• What you have to do
For each entry below, write an exact copy and leave out the images.

• Data
·····

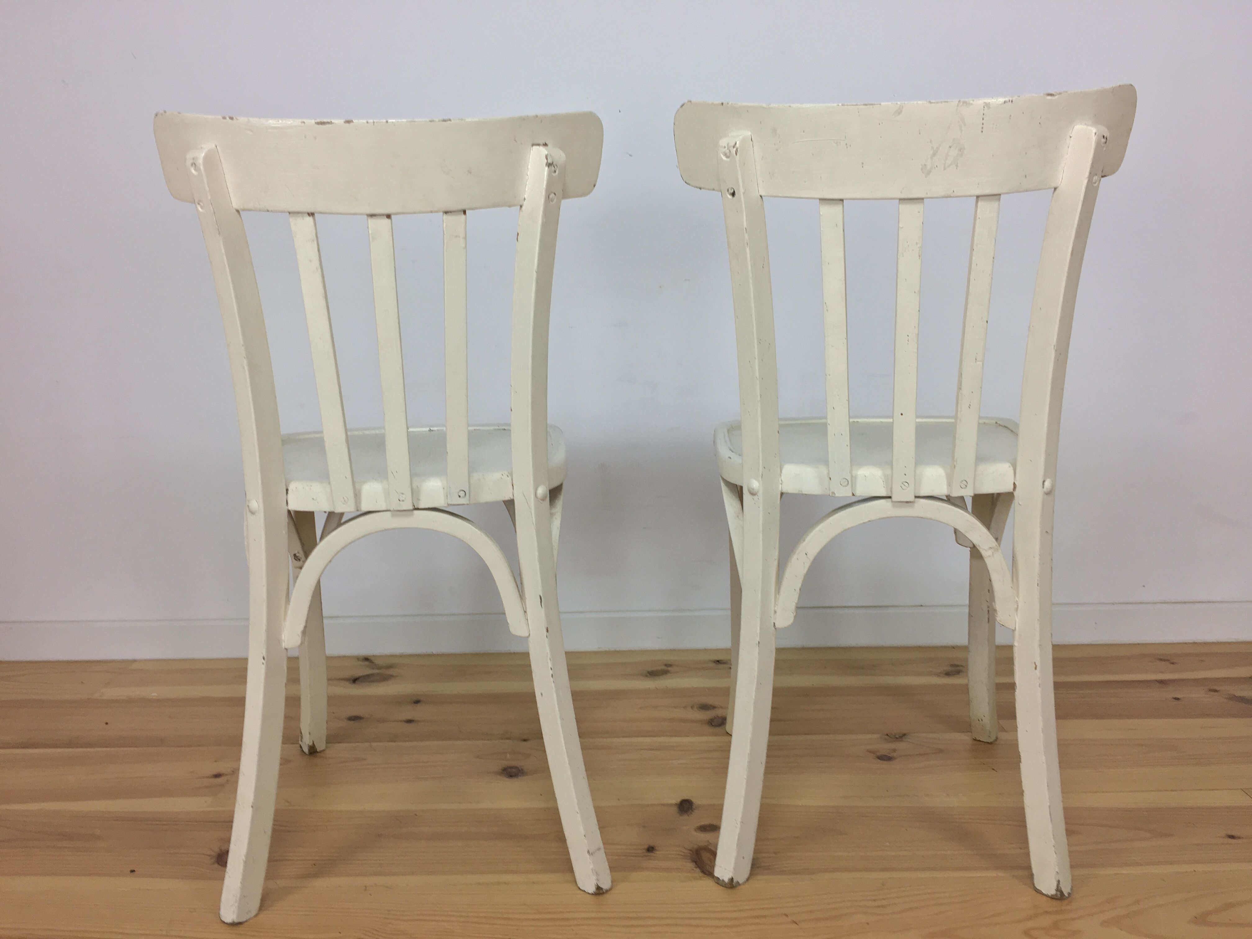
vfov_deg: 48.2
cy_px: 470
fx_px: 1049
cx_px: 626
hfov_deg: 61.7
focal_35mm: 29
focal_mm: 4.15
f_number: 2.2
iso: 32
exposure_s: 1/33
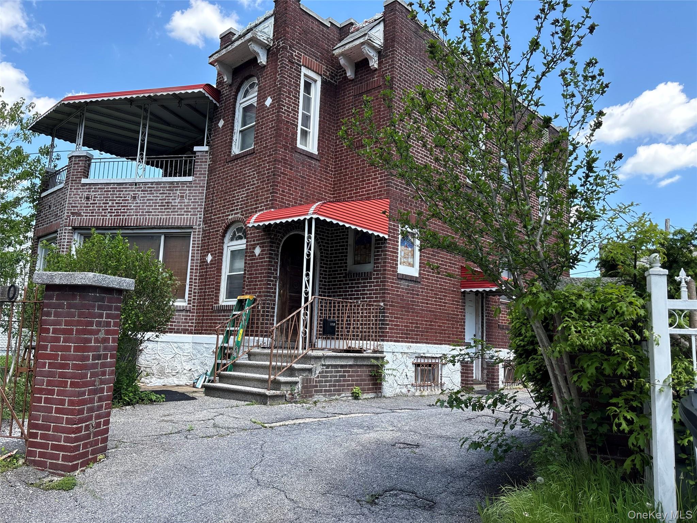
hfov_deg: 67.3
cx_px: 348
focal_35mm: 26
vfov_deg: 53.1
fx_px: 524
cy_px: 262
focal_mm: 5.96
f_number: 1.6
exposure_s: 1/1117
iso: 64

·····

• Reply to the task
vfov_deg: 48.2
cy_px: 470
fx_px: 1049
cx_px: 626
hfov_deg: 61.7
focal_35mm: 29
focal_mm: 4.15
f_number: 2.2
iso: 32
exposure_s: 1/33
hfov_deg: 67.3
cx_px: 348
focal_35mm: 26
vfov_deg: 53.1
fx_px: 524
cy_px: 262
focal_mm: 5.96
f_number: 1.6
exposure_s: 1/1117
iso: 64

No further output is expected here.